The tough part of your requirement is when you say, “the systems have to operate by themselves in case of communications drop-outs, which we experience quite a bit.”

I don’t know the facilities well-enough to say whether this excludes the use of Windows’s authentication services or not.   Clearly, if it does not, then that is the approach that you want to take:   centralized management, with satisfactory means of operating in “off-line mode.”

Failing that, I would advocate the use of a cryptographically secure password-safe file which uses public-key cryptography ... and of course, a single Perl package whose sole responsibility is to know how to withdraw from that “safe” the strings that the application needs.   (In fact, I would build such a package anyway, in order to isolate the application from any future implementation changes.)   It goes without saying that you should use a strong, well-known, platform independent package here; not roll-your-own snake oil.

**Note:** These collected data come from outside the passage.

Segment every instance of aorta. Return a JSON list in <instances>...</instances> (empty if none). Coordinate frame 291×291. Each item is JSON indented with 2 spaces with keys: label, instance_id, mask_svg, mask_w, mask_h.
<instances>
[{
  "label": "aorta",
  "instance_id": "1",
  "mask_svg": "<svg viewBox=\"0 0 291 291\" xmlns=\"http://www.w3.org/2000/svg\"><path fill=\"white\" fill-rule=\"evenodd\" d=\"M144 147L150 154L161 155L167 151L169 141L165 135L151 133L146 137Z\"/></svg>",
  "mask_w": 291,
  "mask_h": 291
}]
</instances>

The central idea is that ... “the magic key is not in the source-code; merely the means for getting it.”   And those “means” only work properly wherever the application is actually installed.   If you don’t steal both pieces, you don’t have the magic key.   If you do steal them, you still can’t change them, so you can’t prevent the company, having detected your intrusion, from promptly and effectively locking you out again.   Furthermore, the company can re-issue keys (and can even issue different keys to different computers), and can easily change them from time to time, without touching the deployed source-code itself.   Conversely, they can change the deployed source-code whenever they need to, without disrupting the magic.